Im globalen Vergleich gehört die Schweiz gemeinsam mit Belgien, Schweden, den USA sowie dem Vereinigten Königreich zur Gruppe der "GenAI-Begünstigten" und führt diese als Spitzenreiter an. Dahinter liegt im Mittelfeld die Gruppe der "GenAI-Aspiranten", die deutlich stärker an Standortfaktoren wie etwa der digitalen Infrastruktur arbeiten müssen, um die Potenziale generativer KI abschöpfen zu können. Zu dieser Gruppe gehören etwa Deutschland, Frankreich und die Niederlande. Das Schlusslicht bildet die Gruppe der "GenAI-Nachzügler", zu der unter anderem Italien, Spanien, Österreich oder Norwegen zählen. Um das volle geschätzte Potenzial von bis zu 0,8 Prozent Wirtschaftswachstum pro Jahr durch GenAI erreichen zu können, müssten die Schweizer Unternehmen die durch GenAI möglichen Produktivitätssteigerungen laut Studie vor allem zügig und umfassend implementieren. Zugleich müsse die Schweiz die Standortbedingungen für KI-Unternehmen auf dem derzeit hohen Stand halten und weiter optimieren.

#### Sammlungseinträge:
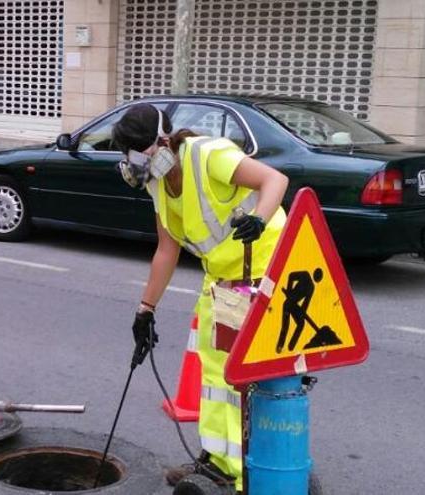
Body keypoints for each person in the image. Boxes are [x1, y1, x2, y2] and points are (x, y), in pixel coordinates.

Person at [112, 103, 288, 492]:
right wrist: (146, 309)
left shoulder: (209, 154)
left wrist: (258, 217)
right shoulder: (157, 183)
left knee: (242, 373)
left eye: (134, 151)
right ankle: (217, 458)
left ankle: (247, 472)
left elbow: (275, 180)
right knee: (213, 368)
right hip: (224, 277)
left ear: (161, 142)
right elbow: (166, 249)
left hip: (264, 270)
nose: (131, 162)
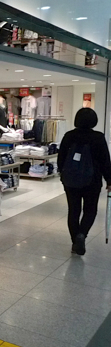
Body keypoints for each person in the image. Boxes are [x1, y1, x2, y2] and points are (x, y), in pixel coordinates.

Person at [58, 108, 111, 255]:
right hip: (92, 181)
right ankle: (82, 235)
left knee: (73, 210)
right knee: (90, 209)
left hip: (71, 180)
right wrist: (109, 179)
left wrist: (63, 174)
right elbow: (105, 161)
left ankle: (75, 241)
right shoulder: (98, 137)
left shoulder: (69, 136)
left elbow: (61, 158)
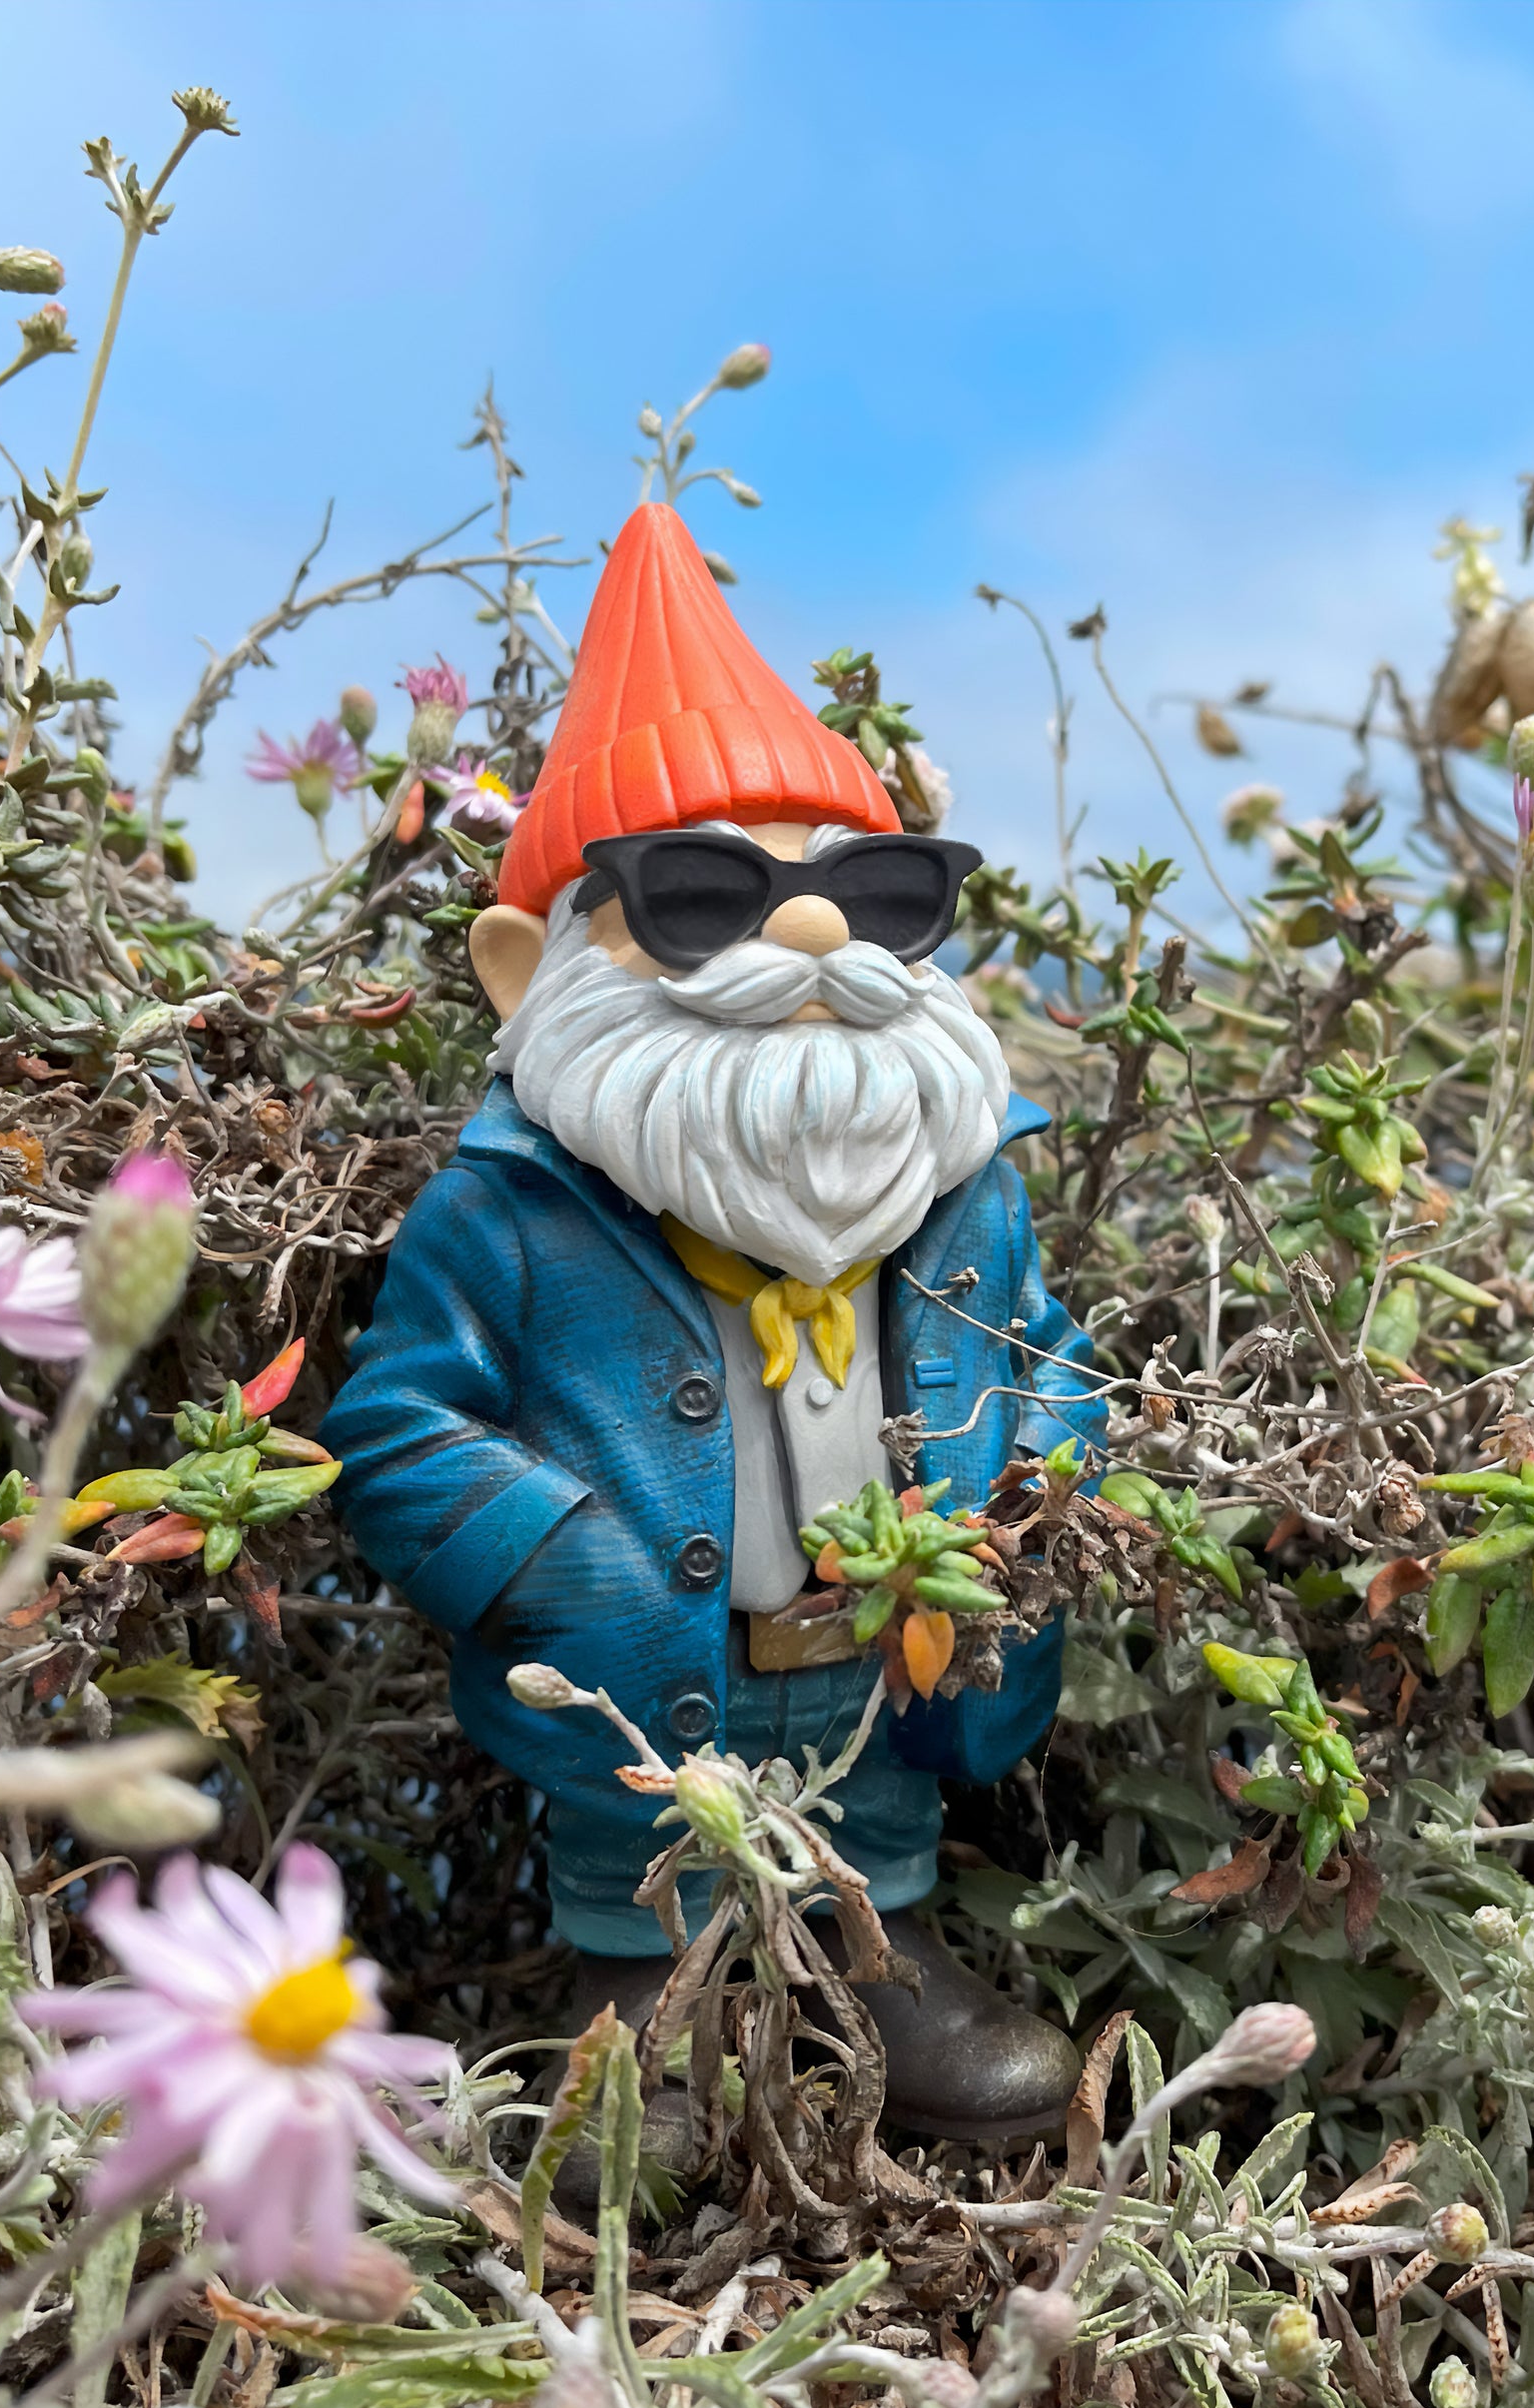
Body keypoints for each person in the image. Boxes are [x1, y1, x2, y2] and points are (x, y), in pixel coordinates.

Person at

#### Arbeitsanweisung:
Würden Sie den Text über die Einordnung der Schweiz beim Nutzen generativer KI vollständig und wortgetreu abschreiben? Die Einträge spielen hierfür keine Rolle.

#### Lösung folgt:
Im globalen Vergleich gehört die Schweiz gemeinsam mit Belgien, Schweden, den USA sowie dem Vereinigten Königreich zur Gruppe der "GenAI-Begünstigten" und führt diese als Spitzenreiter an. Dahinter liegt im Mittelfeld die Gruppe der "GenAI-Aspiranten", die deutlich stärker an Standortfaktoren wie etwa der digitalen Infrastruktur arbeiten müssen, um die Potenziale generativer KI abschöpfen zu können. Zu dieser Gruppe gehören etwa Deutschland, Frankreich und die Niederlande. Das Schlusslicht bildet die Gruppe der "GenAI-Nachzügler", zu der unter anderem Italien, Spanien, Österreich oder Norwegen zählen. Um das volle geschätzte Potenzial von bis zu 0,8 Prozent Wirtschaftswachstum pro Jahr durch GenAI erreichen zu können, müssten die Schweizer Unternehmen die durch GenAI möglichen Produktivitätssteigerungen laut Studie vor allem zügig und umfassend implementieren. Zugleich müsse die Schweiz die Standortbedingungen für KI-Unternehmen auf dem derzeit hohen Stand halten und weiter optimieren.